Think in terms of photon energies rather than wavelengths. The $K_\beta$ transition is an electron falling from the $M$ shell straight to the $K$ shell. That drop can be split into two steps: $M \to L$ (which is the $L_\alpha$ line) followed by $L \to K$ (which is the $K_\alpha$ line). Energies add for the combined jump, so $E_{K_\beta} = E_{K_\alpha} + E_{L_\alpha}$.
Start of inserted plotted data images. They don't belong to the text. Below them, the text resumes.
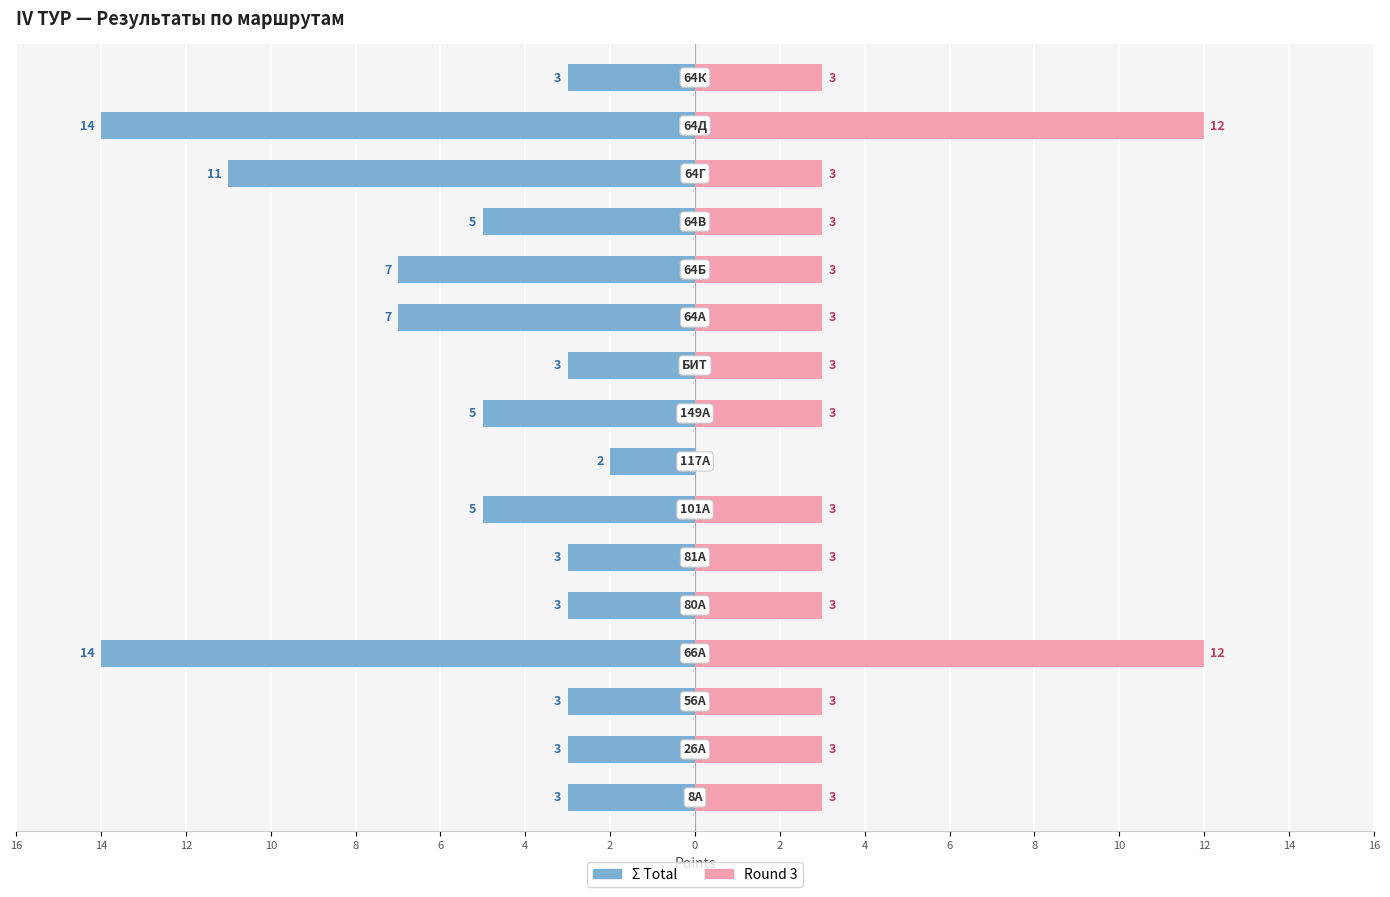

Which series has the widest spread of values?

Σ Total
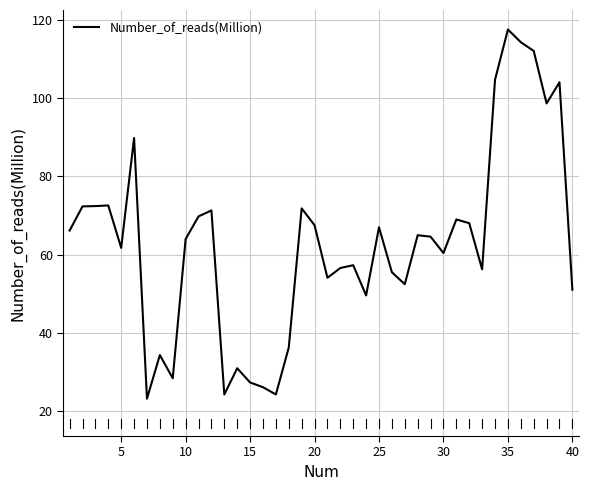

What is the minimum value shown in the chart?

23.1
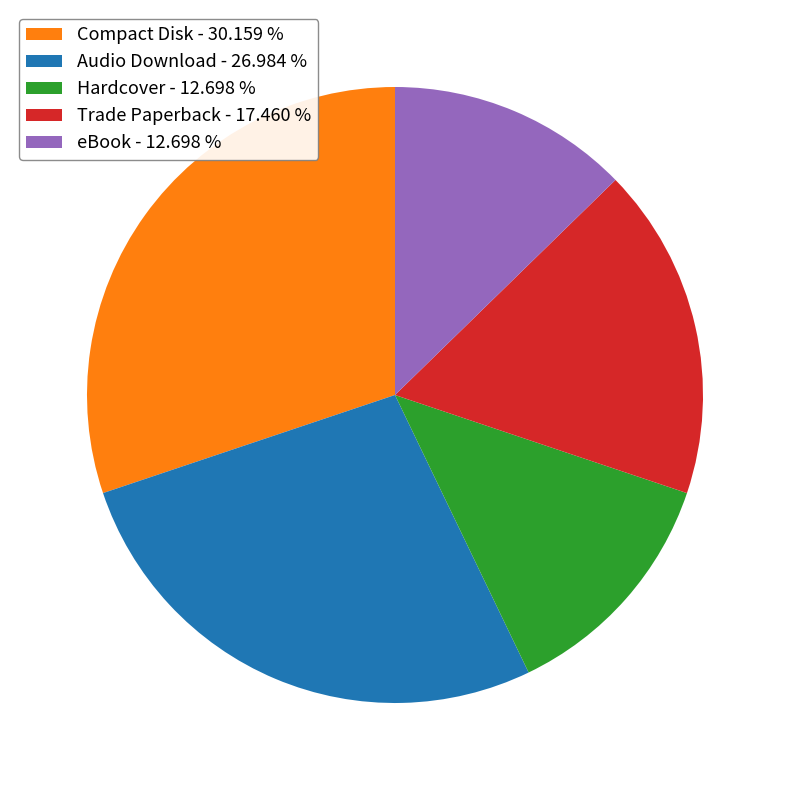

Is the sum of eBook - 12.698 % and Audio Download - 26.984 % greater than half?

No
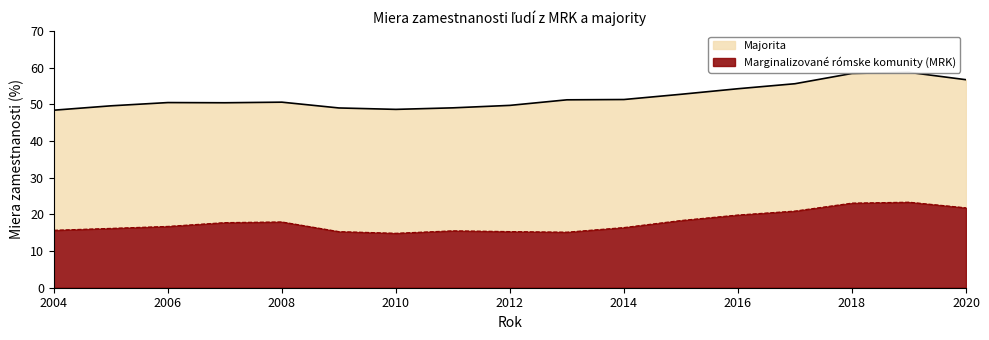

At how many categories does at least one series exceed 40?

17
Because photon energy is inversely proportional to wavelength, the reciprocals add:
\[ \frac{1}{\lambda_{K_\beta}} = \frac{1}{\lambda_{K_\alpha}} + \frac{1}{\lambda_{L_\alpha}}. \]
Numerically this is a resistors-in-parallel style combination:
\[ \lambda_{K_\beta} = \frac{\lambda_{K_\alpha}\,\lambda_{L_\alpha}}{\lambda_{K_\alpha} + \lambda_{L_\alpha}} = \frac{21.3 \times 141}{21.3 + 141} = \frac{3003.3}{162.3}. \]
That gives $\lambda_{K_\beta} \approx 18.5$ pm. The answer must be in picometres, matching option (D).
\[\boxed{\lambda_{K_\beta} \approx 18.5\ \text{pm}}\]